Right now my thought is we can do N_sph * 4 or so in each, and then inside each oct assume a grid size of say between 8 and 32 cells on a side, depending. I know I said earlier I wanted to avoid gridding, but I think as a first pass we may need to, after reading comments from both you and Nathan. (See below.)
N_sph*4 should in general be enough. Would there be a way to check if this is OK during runtime? I mean to say: what if a situation arises where it is not quite enough, would there be a simple way to check, that is simple and cheap enough to just do every time?

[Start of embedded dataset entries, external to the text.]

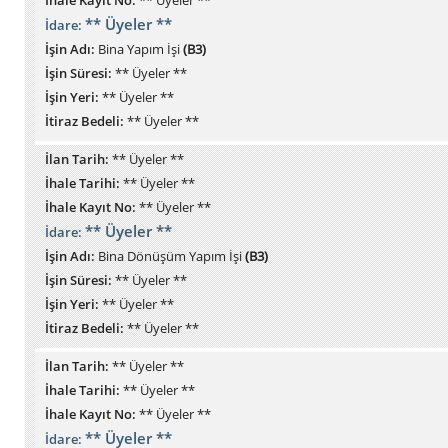
** Üyeler **
İdare:
İşin Adı:
Bina Yapım İşi
(B3)
İşin Süresi:
** Üyeler **
İşin Yeri:
** Üyeler **
İtiraz Bedeli:
** Üyeler **
İlan Tarih:
** Üyeler **
İhale Tarihi:
** Üyeler **
İhale Kayıt No:
** Üyeler **
** Üyeler **
İdare:
İşin Adı:
Bina Dönüşüm Yapım İşi
(B3)
İşin Süresi:
** Üyeler **
İşin Yeri:
** Üyeler **
İtiraz Bedeli:
** Üyeler **
İlan Tarih:
** Üyeler **
İhale Tarihi:
** Üyeler **
İhale Kayıt No:
** Üyeler **
** Üyeler **
İdare: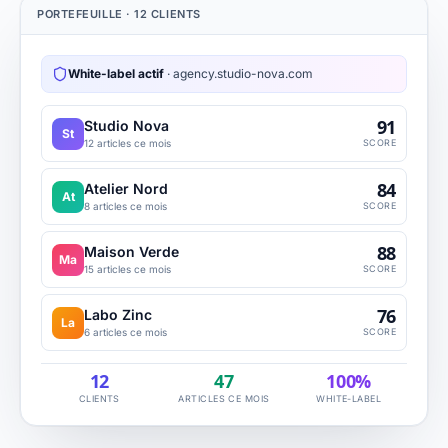
PORTEFEUILLE · 12 CLIENTS
White-label actif
· agency.studio-nova.com
91
Studio Nova
St
12
articles ce mois
SCORE
84
Atelier Nord
At
8
articles ce mois
SCORE
88
Maison Verde
Ma
15
articles ce mois
SCORE
76
Labo Zinc
La
6
articles ce mois
SCORE
12
47
100%
CLIENTS
ARTICLES CE MOIS
WHITE-LABEL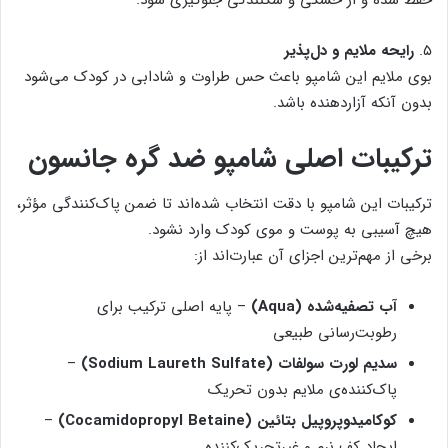
۵.
رایحه ملایم و دل‌پذیر
بوی ملایم این شامپو باعث حس طراوت و شادابی در کودک می‌شود
بدون آنکه آزاردهنده باشد.
ترکیبات اصلی شامپو ضد گره جانسون
ترکیبات این شامپو با دقت انتخاب شده‌اند تا ضمن پاک‌کنندگی مؤثر،
هیچ آسیبی به پوست و موی کودک وارد نشود.
برخی از مهم‌ترین اجزای آن عبارت‌اند از:
آب تصفیه‌شده (Aqua)
– پایه اصلی ترکیب برای
رطوبت‌رسانی طبیعی
سدیم لورت سولفات (Sodium Laureth Sulfate)
–
پاک‌کننده‌ی ملایم بدون تحریک
کوکامیدوپروپیل بتائین (Cocamidopropyl Betaine)
–
ایجاد کف نرم و غیرتحریک‌کننده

It's not obvious to me either the best way to do that. But I think that the solutions it will draw on will require much of the same infrastructure as the gridding solution, since we will ultimately need to evaluate the smoothing kernel at many different locations anyway. So I am going to proceed with a gridding step, with the admission that we hope to get rid of this in the future. And unlike in the 2.x series, I don't think we will face as much technical resistance to that.
Sounds good to me.
Okay. Good point. This is ultimately the point that convinced me that we're not (yet) ready for gridless analysis, in that geometric selection simply works better when you can easily evaluate a value at every point. So for now, I am going to go down the gridding path.
Once I have an outline of how to do this (i.e., how to go from the Octree -- which we have -- to a set of fluid particles) I'll write back either here or in a YTEP to describe the process, request feedback, and set about implementing.
Yay! Unfortunately, the week of the yt developers thing in SC, I am already occupied elsewhere… I do have funds myself nowadays, so any future meeting like that (or smaller/shorter…) should be no problem!
- Be able to operate over multiple pfs / merge them. How should the particle octree interact with the hydro one when we have both in a single snapshot/instant?
Maybe they should not be created independently…?
Hm, this is also possible. As it stands for RAMSES I was not creating particle octrees at all yet.
I think, when a grid cell somewhere wants to know the total mass contained in it, or something like that, the grids should be the same, right? So creating the octree for the hydro and collisionless components seems to make some sense to me. I am not sure if that wouldn't give issues in regions where the density of one type of particles is much larger than that of another type (again, oct tree n00b here)…
Thank you all for your input! I am generally quite excited about this, and I appreciate the thoughts and guidance.
Excitement seems contagious. Awesome work!